Question: "Is it biblically acceptable for a man to be a stay-at-home dad?"
Answer: This topic can be a relatively heated one with well-known pastors teaching that it is a sin to be a stay-at-home dad. There are other well-known pastors who teach the opposite. So, who is right? What does the Bible really say about this subject? The main verse regarding this issue is 1 Timothy 5:8: “If anyone does not provide for his relatives, and especially for his immediate family, he has denied the faith and is worse than an unbeliever.” As always, the number-one rule in accurate Bible interpretation is context, and it is vitally important that we apply that rule here.
In this verse, Paul is actually stating negatively the truth or statement he had just made in verse 4: “But if a widow has children or grandchildren, these should learn first of all to put their religion into practice by caring for their own family and so repaying their parents and grandparents, for this is pleasing to God” (1 Timothy 5:4). Here, Paul is commanding children to take care of their parents. He takes it further by stating that those who fail to do so are worse than unbelievers who naturally do so. Paul is repeating this principle because apparently in the church at Ephesus there were many violations of this command occurring.
The phrase “Anyone who does not provide for their relatives, and especially for their own household” is a first-class conditional statement in the original which could be better translated as “When any of you does not provide” or “Since some of you are not providing.” The word “provide” is from the Greek pronoeo, which means to “plan before.” It describes the forethought necessary to provide care for the widows in one’s family.
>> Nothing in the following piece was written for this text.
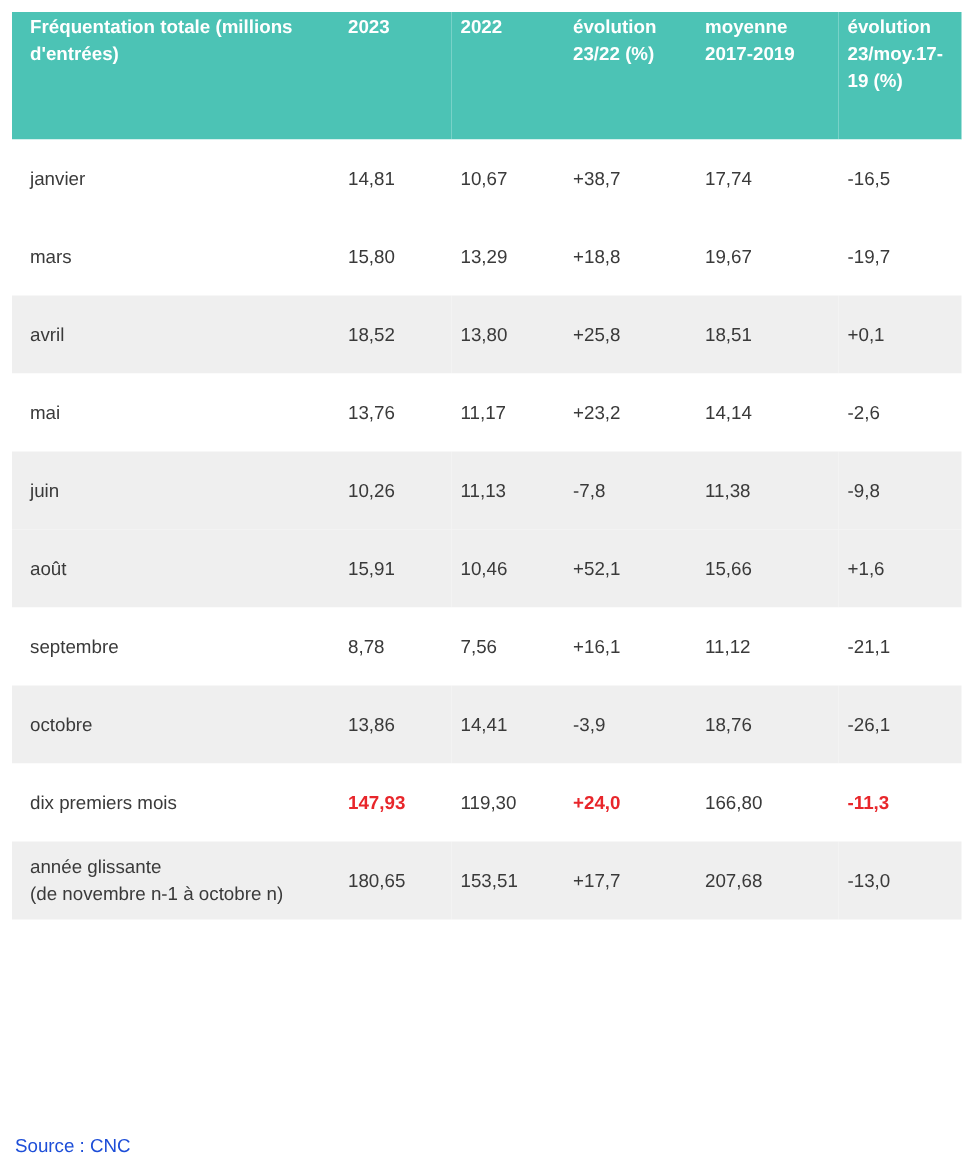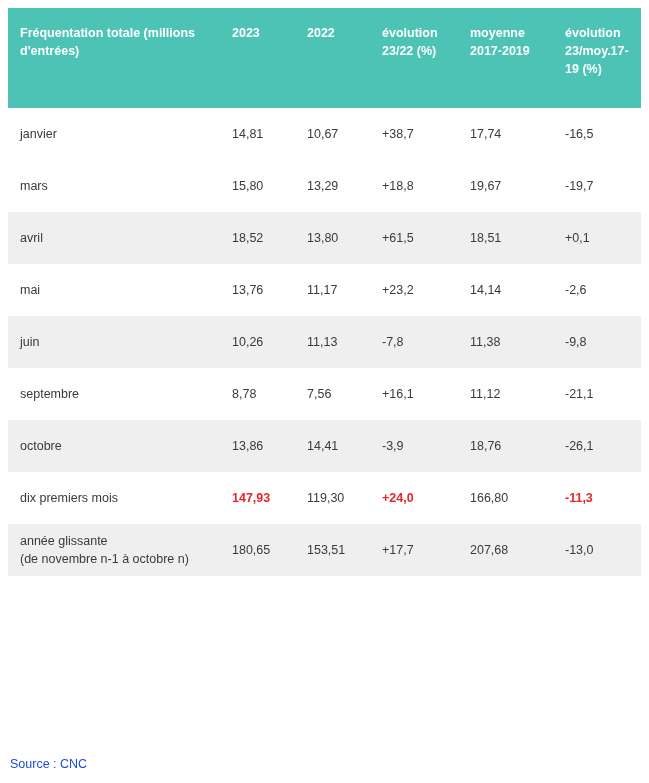"Fréquentation totale (millions" table.freq thead th { padding: 16px 6px 30px 6px -> 1px 6px 30px 6px }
The phrase “for his own” is purposely vague. It refers to anyone within the circle of family relationships, even servants, who were considered part of a household in Paul’s time, and possibly close friends. A believing man who is head of a house has a mandated responsibility to provide “for those of his household.” The latter group is more narrow than the phrase “his own.” It focuses on those in the immediate family, where his responsibility begins.
Failing to provide or plan for the needs of those in either the narrow or the wide circle makes a believer guilty of two things. First, “he has denied the faith.” Now it is important to understand that this statement does not refer to the loss of his personal salvation. The key point is that Paul here is not judging the soul but the actions. It means that such a person has denied the principle of compassionate love that is at the heart of the Christian faith (John 13:35; Romans 5:5; 1 Thessalonians 4:9). In other words, the real command here is that there must be no contradiction between faith and conduct.
Second, his failure to provide or plan for the care of his family makes him in practice “worse than an unbeliever.” As we have seen, even the pagans knew the importance of, and felt the duty of, providing for their parents. For believers to fail to measure up to that standard is inexcusable. We are under greater condemnation because we have the commandment of God to love, and the power of God to enable us to do so.
So, what are we to take from all this? First of all, Paul is not directing this command to men only, but to anyone. Second, 1 Timothy 5:8 has nothing directly to do with working outside the home. A man is a man because he has the foresight to do what is necessary to take care of the needs of his family. For some it may mean working outside the home, for others it may mean working from home. For others, it may mean supporting their wives as they bring in the primary source of income. There are many wives who earn more money than their husbands and are delighted to do so! Will they, either the husband or the wife, be condemned because of it? There is no scriptural basis for such a belief.
The bottom line is that what makes a man more reprehensible than the “unbelievers” is if he does not have the foresight to take care of his family. It has nothing to do with whether or not he is a stay-at-home dad. Perhaps in some instances the “plan before” of pronoeo can be recognizing the greater income-producing ability of the wife and enabling her to be the primary income provider. Generally speaking, if one spouse is going to work while the other spouse stays at home, it is better for the husband to be the provider and the wife to be the “domestic engineer,” but in no sense is that a biblical mandate.